Show that the mean of the exponential distribution, \[p(x) = \begin{cases} \lambda e^{- \lambda x}, & x \geq 0 ( \lambda > 0),\\0, & x < 0\end{cases}\]
is \(\mu = \frac{1}{ \lambda }\) and its variance is \(\sigma ^{2} = \frac{1}{ \lambda ^{2} }\)

Solution

To find the mean of a exponential distribution we know that \(\mu = E[X] = \int_0^ \infty x \lambda e^{- \lambda x}\)
Using integrated by parts: \(\int u v dx = u \int v dx - \int u' (\int v dx) dx\)
By replacing \(u=x\) and \(v=\lambda e^{- \lambda x}\)
we will end up with
\(\mu = [-x e^{- \lambda x}]_0^ \infty + \int_0^ \infty e^{- \lambda x} dx\)
\(\mu = [-x e^{- \lambda x}]_0^ \infty + [ -\frac{1}{ \lambda } e^{- \lambda x}]_0^ \infty\)
\(\mu = (0 - 0) + (0 + \frac{1}{ \lambda })\)
\(\mu = \frac{1}{ \lambda }\)

To find the exponential distribution we can solve,
\(\sigma ^{2} = Var[X] = E[ X^{2}] - E[X] ^{2}\)

◆ Data for analysis ◆
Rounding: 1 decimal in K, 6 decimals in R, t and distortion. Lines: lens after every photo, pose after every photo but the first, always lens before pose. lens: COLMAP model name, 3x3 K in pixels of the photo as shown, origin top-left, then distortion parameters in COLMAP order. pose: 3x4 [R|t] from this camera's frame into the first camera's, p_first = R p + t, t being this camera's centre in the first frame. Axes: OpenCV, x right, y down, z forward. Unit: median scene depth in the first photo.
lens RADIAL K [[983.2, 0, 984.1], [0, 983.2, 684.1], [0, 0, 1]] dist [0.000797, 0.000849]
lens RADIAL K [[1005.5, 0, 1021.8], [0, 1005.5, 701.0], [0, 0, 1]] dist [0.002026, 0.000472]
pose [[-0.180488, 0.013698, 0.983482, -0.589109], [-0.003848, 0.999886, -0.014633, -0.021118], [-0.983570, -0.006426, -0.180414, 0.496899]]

...

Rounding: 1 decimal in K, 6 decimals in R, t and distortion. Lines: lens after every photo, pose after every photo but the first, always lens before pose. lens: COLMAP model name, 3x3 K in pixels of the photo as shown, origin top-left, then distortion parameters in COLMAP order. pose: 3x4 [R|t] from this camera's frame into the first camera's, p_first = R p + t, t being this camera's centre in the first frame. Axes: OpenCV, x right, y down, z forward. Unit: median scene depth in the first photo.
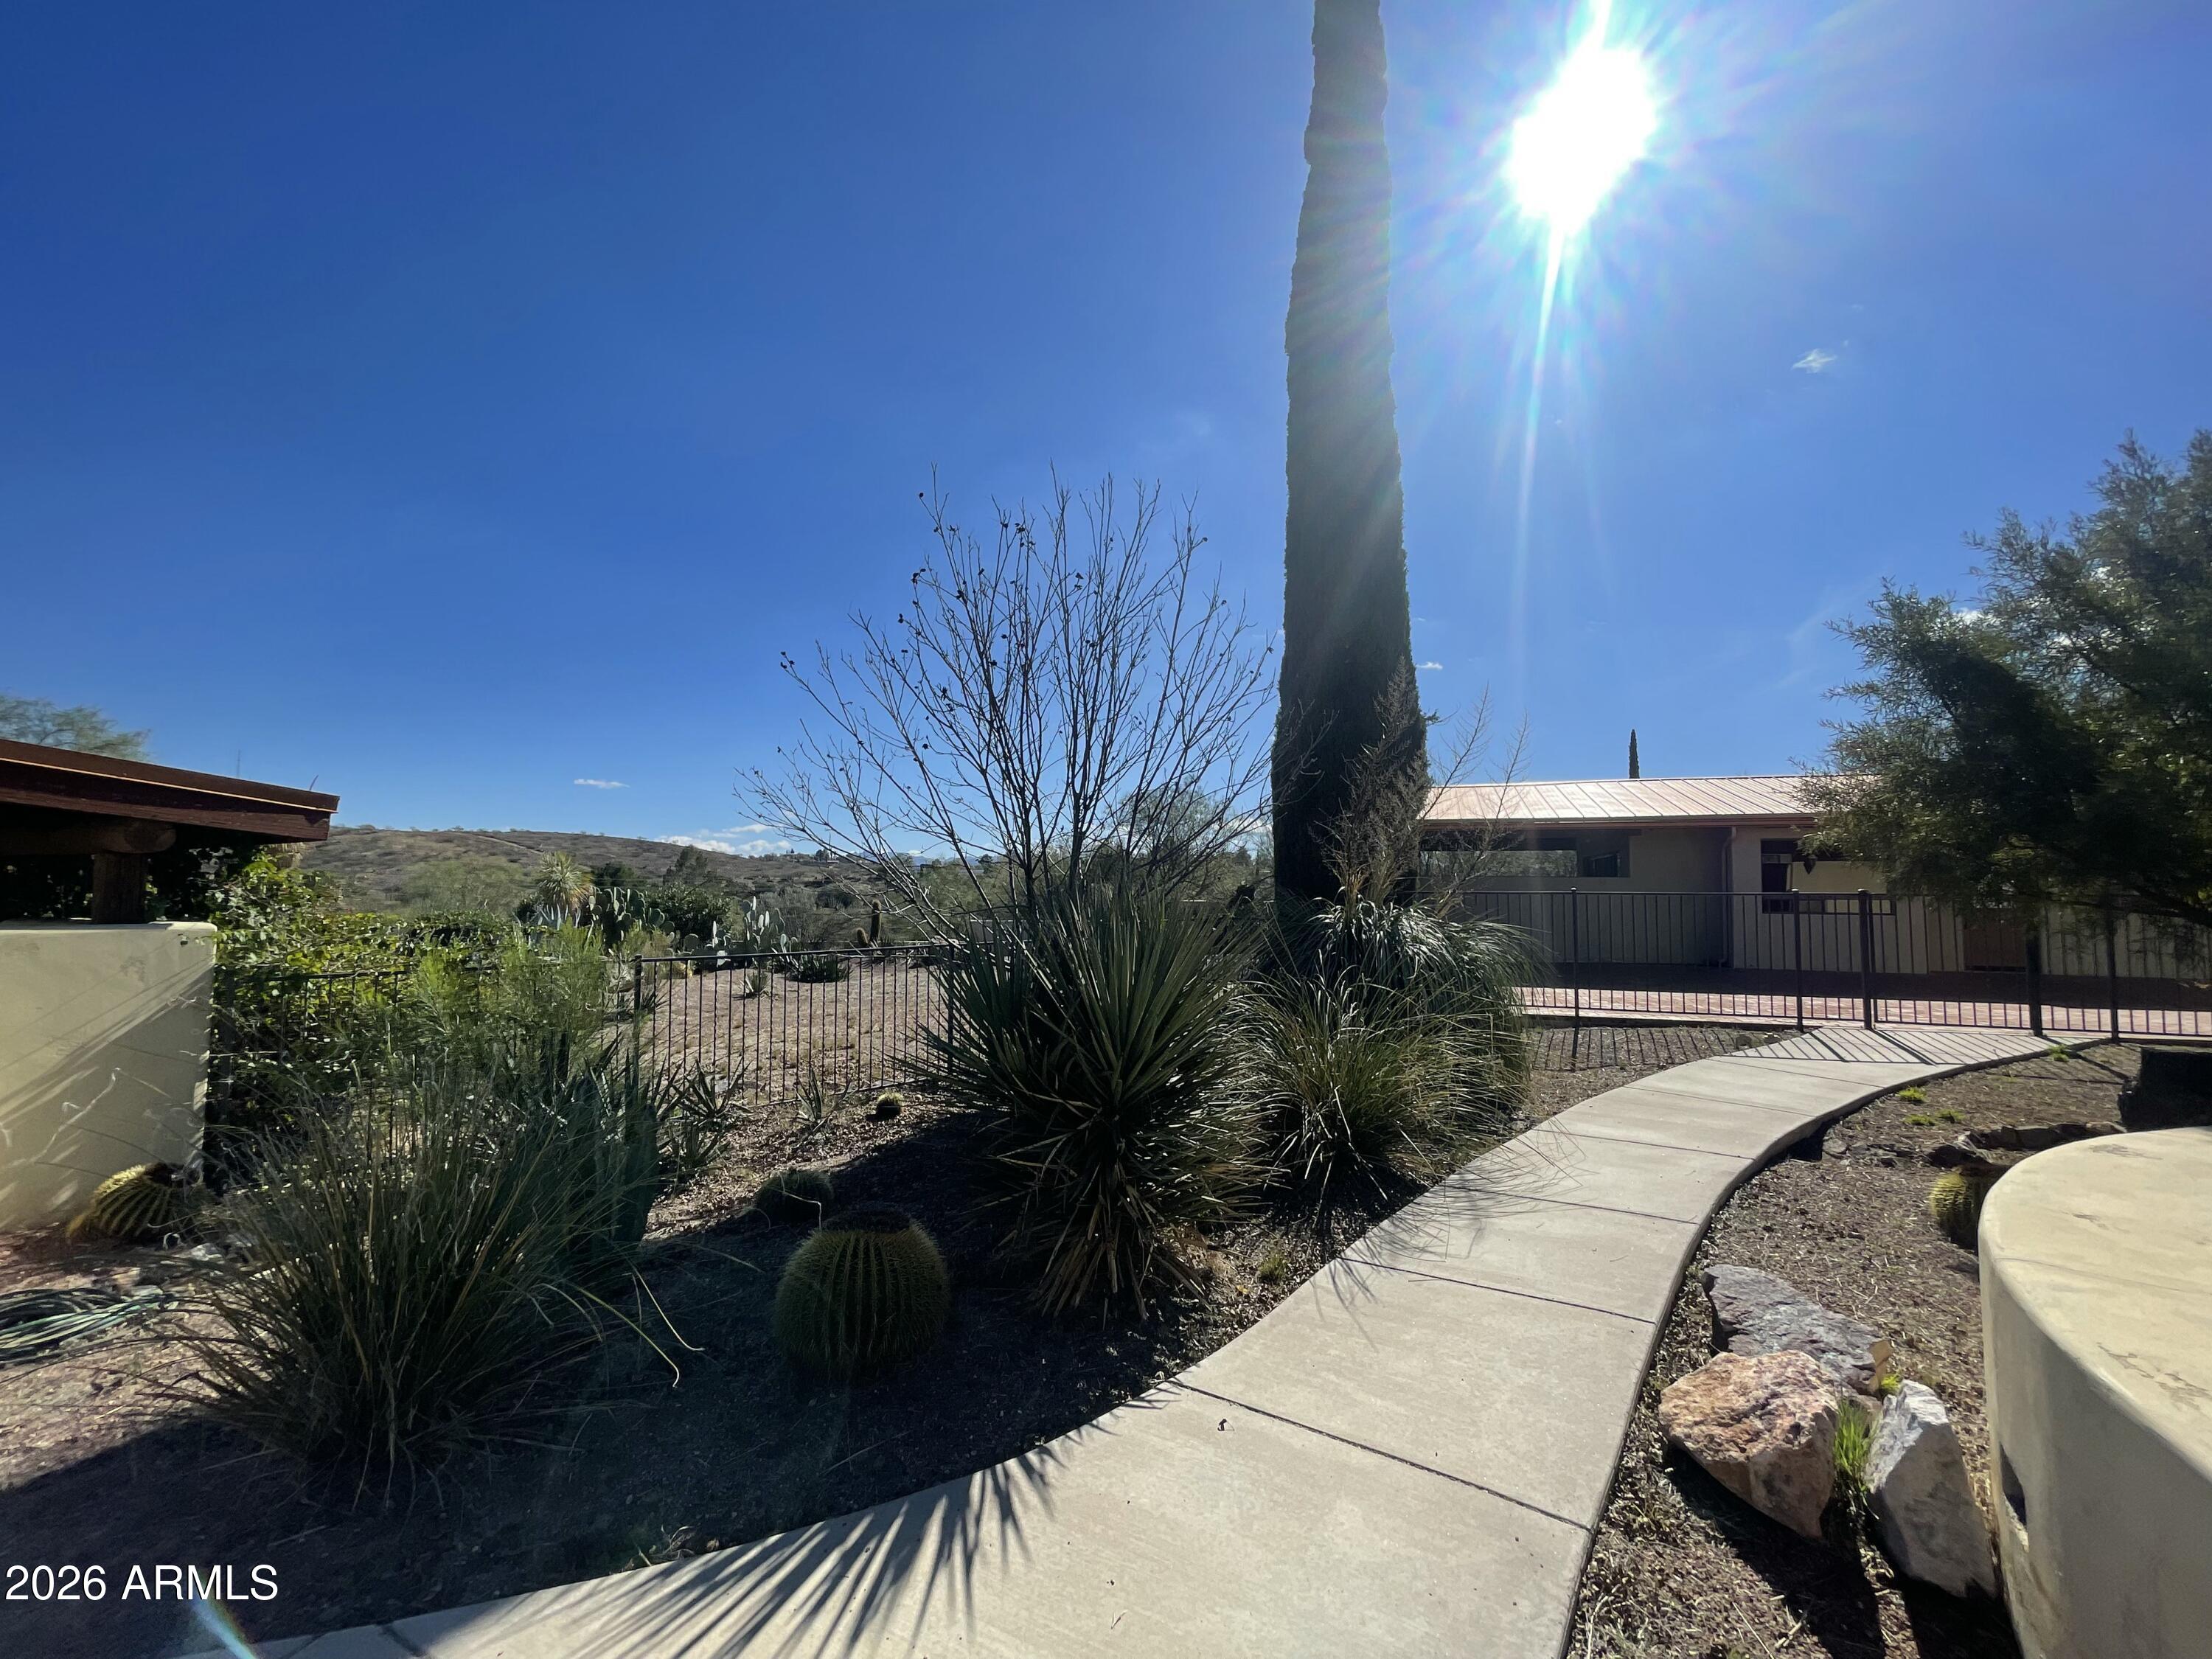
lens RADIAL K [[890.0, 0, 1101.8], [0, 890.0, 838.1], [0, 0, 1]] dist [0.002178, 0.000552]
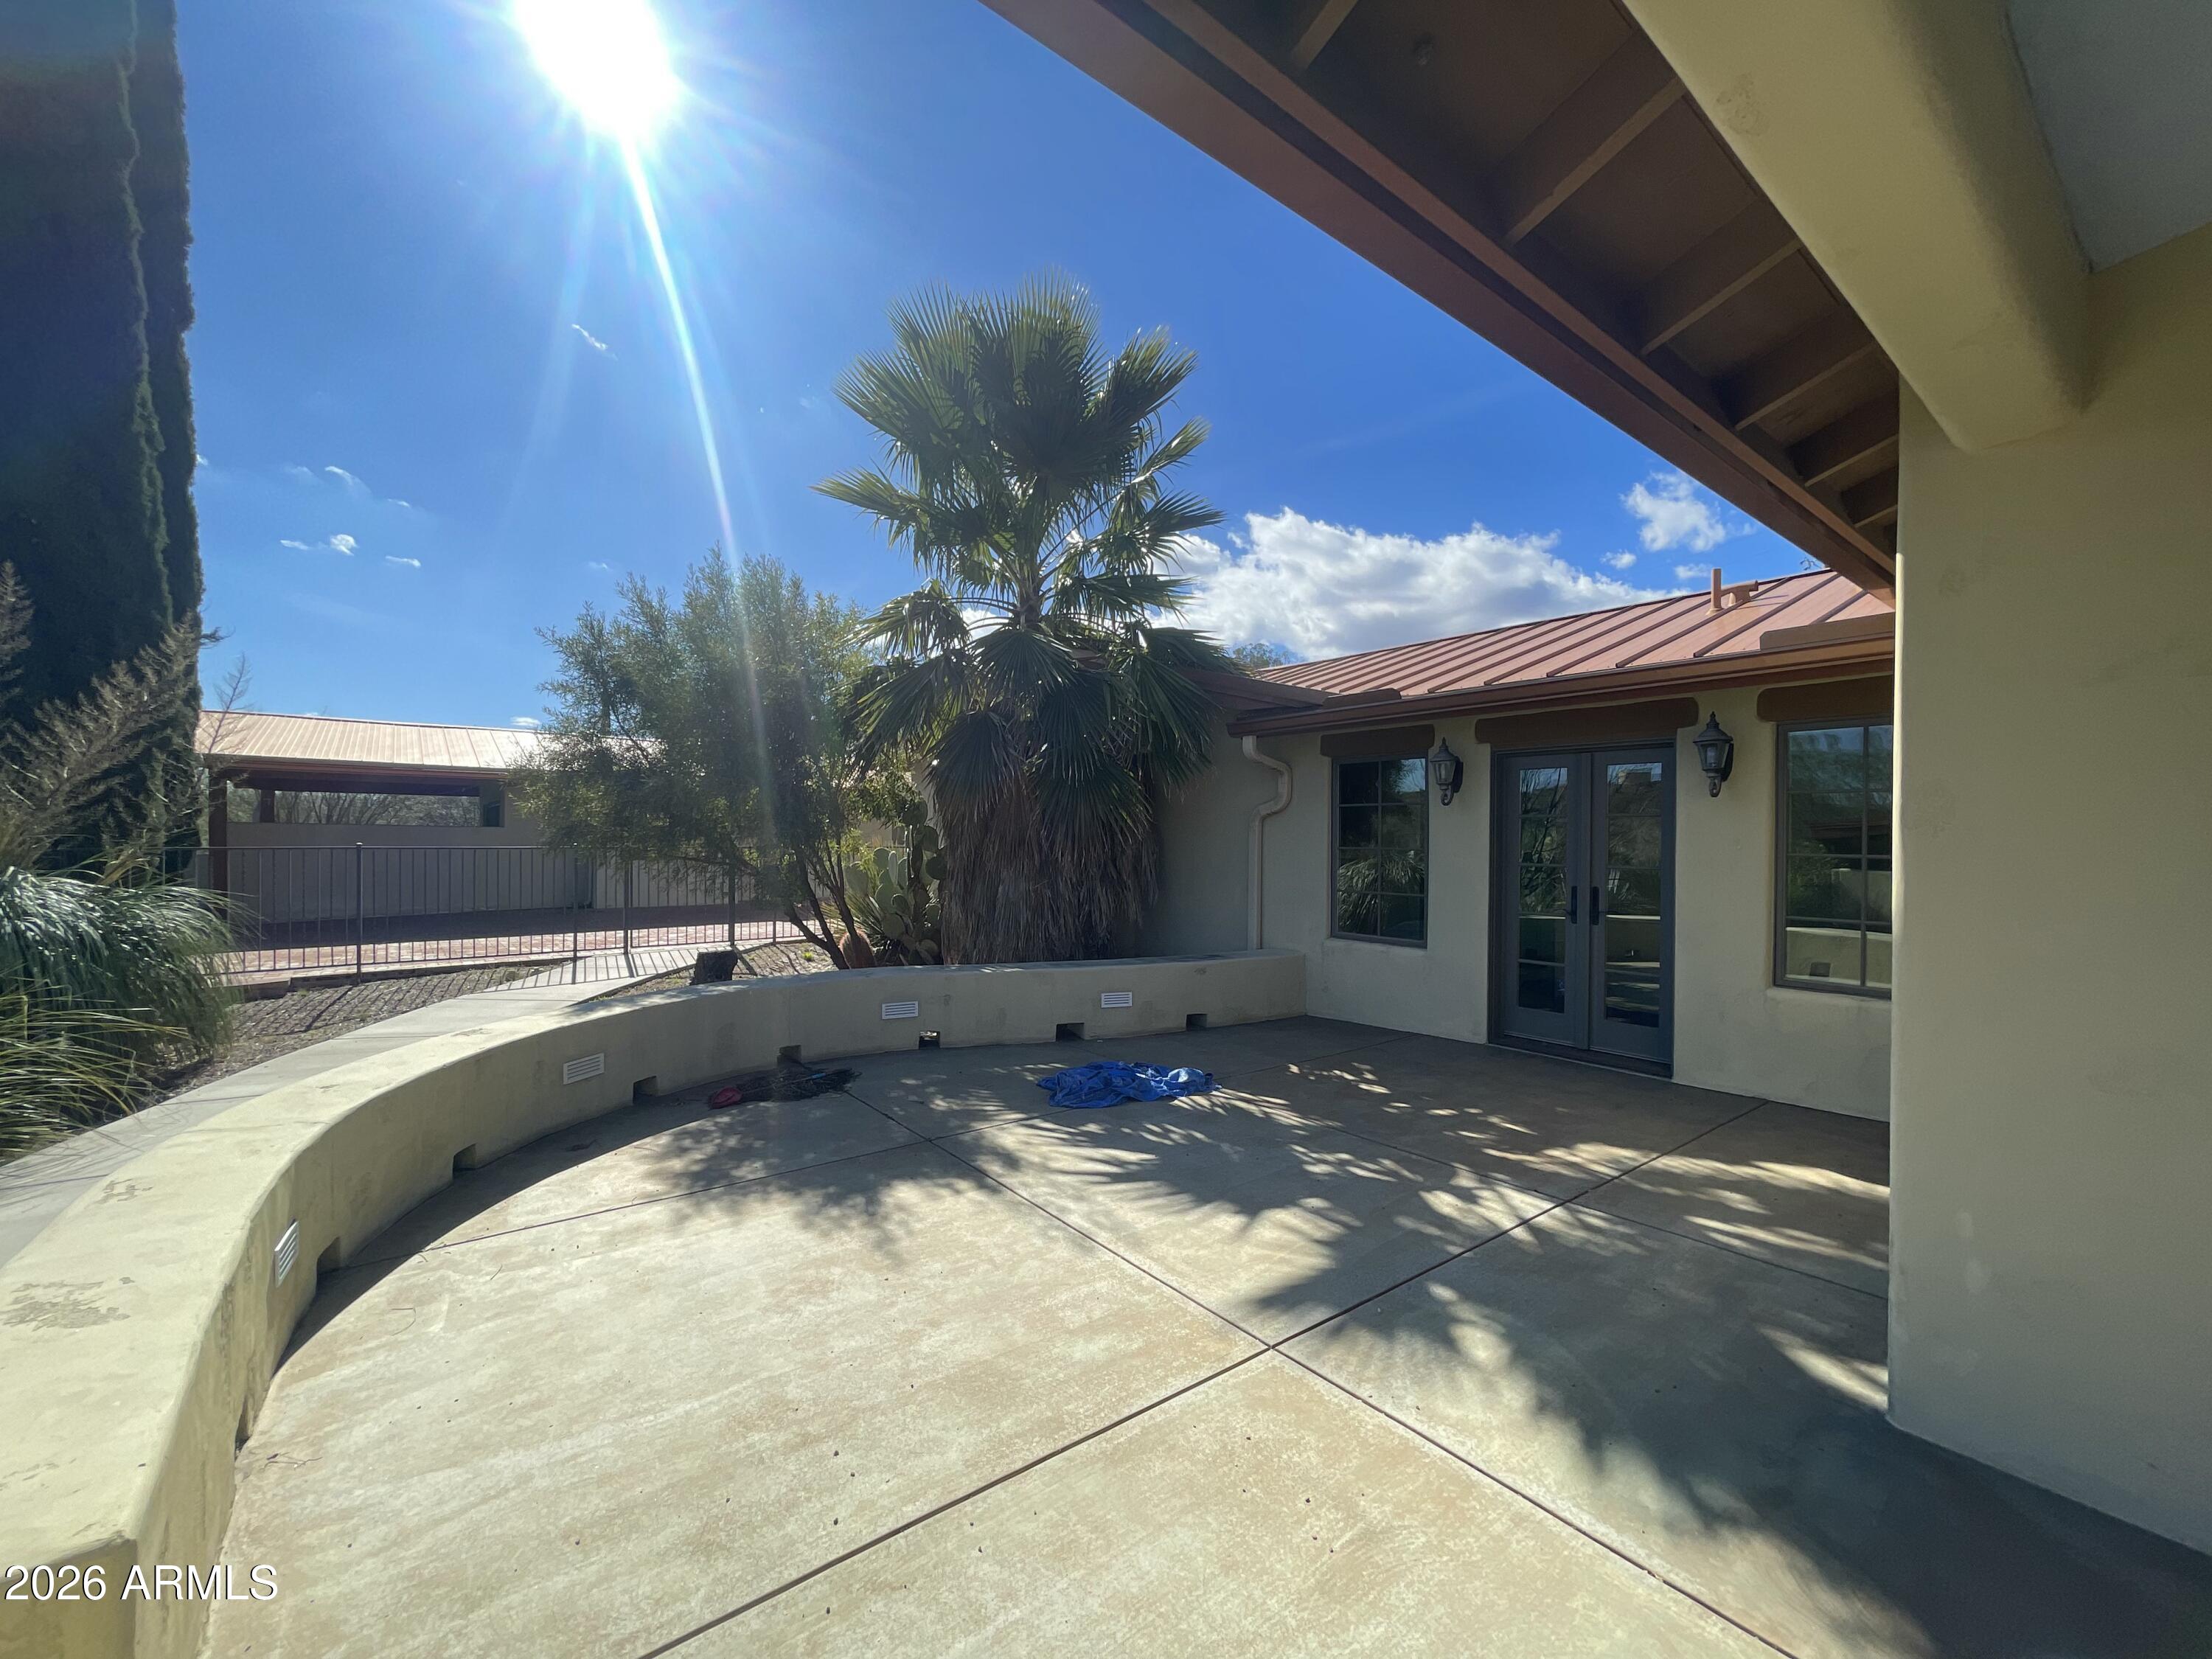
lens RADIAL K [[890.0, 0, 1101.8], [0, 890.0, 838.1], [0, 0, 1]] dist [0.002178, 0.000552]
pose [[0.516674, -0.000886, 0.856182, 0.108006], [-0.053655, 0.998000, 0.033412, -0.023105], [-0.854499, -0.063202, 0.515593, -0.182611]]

◆ Your assignment ◆
Answer these questions about the exponential distribution text, one short line each.
(a) What value does the solution reach for the mean?
(b) What does the solution substitute for u and for v when integrating by parts?
(c) What expression does the solution give for the variance in terms of expected values?

◆ Finished task ◆
(a) μ = 1/λ
(b) u = x and v = λe^(−λx)
(c) σ² = Var[X] = E[X²] − E[X]²